Lovely little girl..." said Zillah Clift's mum fondly, looking at an old photograph of her daughter as a three-year-old. "And then they grow up," she added meaningfully, though in Zillah's case there wasn't a lot of up about it. Now an adult, with a husband of her own, Zillah is still only four foot two inches high, and still obliged to shop for her shoes in the toddler section. Zillah's taste runs to buzz cuts, piercings and black leather – not a look much catered for in under-fives footwear. She pretty much has a choice of pink, pink, glittery pink or pink.
Real four-year-olds seem happier with those options, and four-year-olds don't have to worry quite so much about being undersized either. In fact, one of the odd things about The Real Thumbelina (a crass title, by the way) was the way its central subjects – young girls with restricted growth – short-circuited some deeply instinctive adult reactions. The very thing we cherish in tiny children is their tininess, and that odd pang many parents get as their children grow out of infancy was here married with the deep pang you would feel if they didn't. Amelie Gledhill, now four but still wearing clothes sold for three- to six-month-olds, was as cute as a doll but just beginning to reach an age at which being doll-like would deprive. And Ollie Mitchell, six years old but still eye-to-eye with her two-year-old brother, has been trapped in dependency by a world that's built for bigger children.
Their story followed a pretty familiar template for ill-children documentaries: visits to specialists, the cruel dilemmas of parenthood, even that regular trope of such films, the trip to an American convention about the condition.
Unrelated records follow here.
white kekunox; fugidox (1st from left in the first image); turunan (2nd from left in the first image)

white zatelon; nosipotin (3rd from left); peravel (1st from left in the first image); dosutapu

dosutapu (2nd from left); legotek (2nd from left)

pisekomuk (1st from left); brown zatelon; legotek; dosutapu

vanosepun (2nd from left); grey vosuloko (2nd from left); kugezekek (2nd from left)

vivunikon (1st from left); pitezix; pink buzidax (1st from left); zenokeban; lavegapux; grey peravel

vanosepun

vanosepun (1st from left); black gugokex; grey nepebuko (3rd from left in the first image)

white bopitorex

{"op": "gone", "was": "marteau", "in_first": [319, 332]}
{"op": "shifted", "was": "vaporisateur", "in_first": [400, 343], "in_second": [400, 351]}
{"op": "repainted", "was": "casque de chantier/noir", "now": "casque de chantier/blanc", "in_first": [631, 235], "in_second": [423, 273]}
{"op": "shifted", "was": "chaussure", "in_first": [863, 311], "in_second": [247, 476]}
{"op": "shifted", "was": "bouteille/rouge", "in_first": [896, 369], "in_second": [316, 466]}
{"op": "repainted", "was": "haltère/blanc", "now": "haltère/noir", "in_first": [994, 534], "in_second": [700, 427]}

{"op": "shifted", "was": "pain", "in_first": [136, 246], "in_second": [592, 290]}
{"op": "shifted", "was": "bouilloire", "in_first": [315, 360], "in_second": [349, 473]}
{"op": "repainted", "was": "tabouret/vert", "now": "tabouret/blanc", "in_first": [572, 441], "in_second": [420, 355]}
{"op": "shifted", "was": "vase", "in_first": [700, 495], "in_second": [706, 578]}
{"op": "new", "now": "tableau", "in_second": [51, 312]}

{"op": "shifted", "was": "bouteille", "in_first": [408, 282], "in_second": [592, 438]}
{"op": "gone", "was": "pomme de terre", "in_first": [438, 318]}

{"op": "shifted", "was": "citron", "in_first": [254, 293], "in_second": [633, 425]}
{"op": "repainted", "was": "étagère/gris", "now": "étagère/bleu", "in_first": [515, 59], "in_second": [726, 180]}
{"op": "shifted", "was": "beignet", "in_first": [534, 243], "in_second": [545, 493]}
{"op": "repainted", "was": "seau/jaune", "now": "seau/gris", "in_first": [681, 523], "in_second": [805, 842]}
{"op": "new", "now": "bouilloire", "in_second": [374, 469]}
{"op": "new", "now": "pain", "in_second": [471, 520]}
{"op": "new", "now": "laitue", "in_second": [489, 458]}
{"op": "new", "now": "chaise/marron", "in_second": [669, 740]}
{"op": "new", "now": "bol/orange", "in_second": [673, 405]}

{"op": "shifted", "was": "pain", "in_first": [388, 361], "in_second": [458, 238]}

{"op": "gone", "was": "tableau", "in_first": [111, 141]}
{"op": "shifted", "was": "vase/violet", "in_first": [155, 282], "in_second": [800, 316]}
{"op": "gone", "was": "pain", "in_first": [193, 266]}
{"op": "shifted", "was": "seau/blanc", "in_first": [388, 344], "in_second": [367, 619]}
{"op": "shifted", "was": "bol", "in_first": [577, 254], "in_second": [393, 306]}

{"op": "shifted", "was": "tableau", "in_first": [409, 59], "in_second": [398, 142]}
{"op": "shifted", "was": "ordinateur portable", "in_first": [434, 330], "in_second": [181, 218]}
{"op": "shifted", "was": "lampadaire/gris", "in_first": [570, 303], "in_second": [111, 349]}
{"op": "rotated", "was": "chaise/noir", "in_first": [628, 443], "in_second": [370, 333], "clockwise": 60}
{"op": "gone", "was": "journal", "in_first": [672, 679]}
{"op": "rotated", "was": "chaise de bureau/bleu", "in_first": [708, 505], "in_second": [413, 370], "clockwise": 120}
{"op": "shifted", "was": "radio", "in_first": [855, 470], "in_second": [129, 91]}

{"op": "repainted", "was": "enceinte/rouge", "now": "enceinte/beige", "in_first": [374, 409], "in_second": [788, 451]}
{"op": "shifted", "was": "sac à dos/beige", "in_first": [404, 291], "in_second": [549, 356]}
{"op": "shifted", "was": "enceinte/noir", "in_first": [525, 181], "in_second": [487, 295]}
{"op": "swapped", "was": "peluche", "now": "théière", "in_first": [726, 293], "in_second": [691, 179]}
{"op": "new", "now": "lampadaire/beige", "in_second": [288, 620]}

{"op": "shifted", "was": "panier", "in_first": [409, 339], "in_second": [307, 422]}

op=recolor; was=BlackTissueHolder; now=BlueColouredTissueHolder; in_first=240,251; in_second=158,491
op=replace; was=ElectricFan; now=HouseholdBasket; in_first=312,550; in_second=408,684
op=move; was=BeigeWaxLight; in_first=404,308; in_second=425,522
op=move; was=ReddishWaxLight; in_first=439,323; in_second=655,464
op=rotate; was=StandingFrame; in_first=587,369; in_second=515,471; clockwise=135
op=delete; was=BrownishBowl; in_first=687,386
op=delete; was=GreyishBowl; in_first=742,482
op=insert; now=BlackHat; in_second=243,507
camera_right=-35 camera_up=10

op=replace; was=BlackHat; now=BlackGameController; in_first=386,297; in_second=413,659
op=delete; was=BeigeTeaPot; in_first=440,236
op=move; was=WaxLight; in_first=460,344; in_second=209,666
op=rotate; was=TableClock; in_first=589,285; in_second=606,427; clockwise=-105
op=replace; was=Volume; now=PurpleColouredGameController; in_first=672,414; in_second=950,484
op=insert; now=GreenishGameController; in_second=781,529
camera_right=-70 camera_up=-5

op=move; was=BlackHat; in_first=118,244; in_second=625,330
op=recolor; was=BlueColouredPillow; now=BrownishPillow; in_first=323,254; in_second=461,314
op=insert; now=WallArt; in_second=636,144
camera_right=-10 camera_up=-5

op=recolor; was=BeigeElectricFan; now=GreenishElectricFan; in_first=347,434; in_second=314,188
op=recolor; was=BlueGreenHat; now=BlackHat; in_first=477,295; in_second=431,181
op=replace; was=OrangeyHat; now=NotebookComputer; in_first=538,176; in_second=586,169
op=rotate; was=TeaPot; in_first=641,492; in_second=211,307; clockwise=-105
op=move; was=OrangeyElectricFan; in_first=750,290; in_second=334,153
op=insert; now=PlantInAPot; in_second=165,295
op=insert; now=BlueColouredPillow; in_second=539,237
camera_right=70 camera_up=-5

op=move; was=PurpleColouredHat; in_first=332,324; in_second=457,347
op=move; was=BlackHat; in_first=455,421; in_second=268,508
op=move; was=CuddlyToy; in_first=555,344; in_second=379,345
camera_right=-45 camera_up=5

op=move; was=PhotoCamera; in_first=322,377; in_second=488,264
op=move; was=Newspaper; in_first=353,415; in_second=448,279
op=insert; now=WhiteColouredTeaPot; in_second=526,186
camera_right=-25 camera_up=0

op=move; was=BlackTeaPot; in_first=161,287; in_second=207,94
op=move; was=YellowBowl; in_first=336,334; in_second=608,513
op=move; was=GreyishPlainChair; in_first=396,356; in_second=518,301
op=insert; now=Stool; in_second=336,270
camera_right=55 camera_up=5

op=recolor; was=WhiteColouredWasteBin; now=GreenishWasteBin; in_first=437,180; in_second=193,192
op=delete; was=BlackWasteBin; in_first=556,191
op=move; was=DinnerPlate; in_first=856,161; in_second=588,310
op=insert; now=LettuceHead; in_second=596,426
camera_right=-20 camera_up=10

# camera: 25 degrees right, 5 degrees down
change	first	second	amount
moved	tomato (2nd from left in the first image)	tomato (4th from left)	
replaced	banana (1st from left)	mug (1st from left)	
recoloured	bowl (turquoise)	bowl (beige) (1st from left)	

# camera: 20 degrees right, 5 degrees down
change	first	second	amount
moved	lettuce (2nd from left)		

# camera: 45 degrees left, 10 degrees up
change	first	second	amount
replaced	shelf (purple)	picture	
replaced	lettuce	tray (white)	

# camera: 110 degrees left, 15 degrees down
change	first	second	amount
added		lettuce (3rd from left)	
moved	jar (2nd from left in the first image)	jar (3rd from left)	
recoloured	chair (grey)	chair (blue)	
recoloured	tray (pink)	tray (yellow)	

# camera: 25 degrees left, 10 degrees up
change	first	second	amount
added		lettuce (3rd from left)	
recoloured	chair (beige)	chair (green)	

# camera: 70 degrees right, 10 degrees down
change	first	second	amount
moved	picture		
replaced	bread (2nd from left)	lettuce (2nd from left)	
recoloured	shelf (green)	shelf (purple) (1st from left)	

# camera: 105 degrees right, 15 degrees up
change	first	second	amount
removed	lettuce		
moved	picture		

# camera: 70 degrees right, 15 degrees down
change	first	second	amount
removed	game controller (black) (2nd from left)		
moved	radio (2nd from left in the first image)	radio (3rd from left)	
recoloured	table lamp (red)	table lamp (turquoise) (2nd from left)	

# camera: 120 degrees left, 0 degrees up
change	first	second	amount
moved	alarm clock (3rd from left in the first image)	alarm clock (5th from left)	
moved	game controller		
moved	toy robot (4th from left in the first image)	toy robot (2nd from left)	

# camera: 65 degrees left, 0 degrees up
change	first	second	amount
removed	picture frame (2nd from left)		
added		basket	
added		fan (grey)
It was, variously, touching and heartening. But it was Zillah's experience that really stuck with me, chiming uncomfortably with an increasing doubt over whether Ricky Gervais's Life's Too Short gives a voice to small people or simply exploits them for comic effect. Some of the things that happened to Warwick happened to Zillah here, and she laughed at them. But she did so in a rueful way and one of her misadventures – being taken for a child at a petrol station and having the pump shut down on her – had been so humiliating that she'd never tried to fill her own car again (until this film).
It's easy to imagine that scenario in Life's Too Short, and easy to imagine that Warwick Davis (who has genuine comic talent) could make it funny, but it's hard not to feel that it might cover up something we really should know about the experience. It's one thing to laugh because of an absurd misunderstanding, quite another to laugh because otherwise you might burst into tears. After another episode of Life's Too Short last week in which the main character ended up in a toilet bowl and got a cheap laugh by falling out of his car, my doubts are beginning to resolve themselves. Don't know what Zillah thinks about Life's Too Short, but her philosophical sense of humour about her circumstances helped me make up my mind.
"Nothing's funny unless it offends someone," said James in the last episode of Young Apprentice, taking a Gervais line on comic theory as he prepared a viral ad for the online game he'd devised. His ad offended me (mildly) by being completely unfunny, but it didn't inhibit James's pitch to industry professionals, which was impressively confident and polished. His chief rival, Zara, was equally assured, as she pushed the merits of a rather derivative-looking platform game. Clearly, they're both going places, though at the time of writing I don't know which of them got the nod from Sugar. My money's on Zara, if only because James made the dangerous mistake of admitting that he'd spend his potential winnings on further education.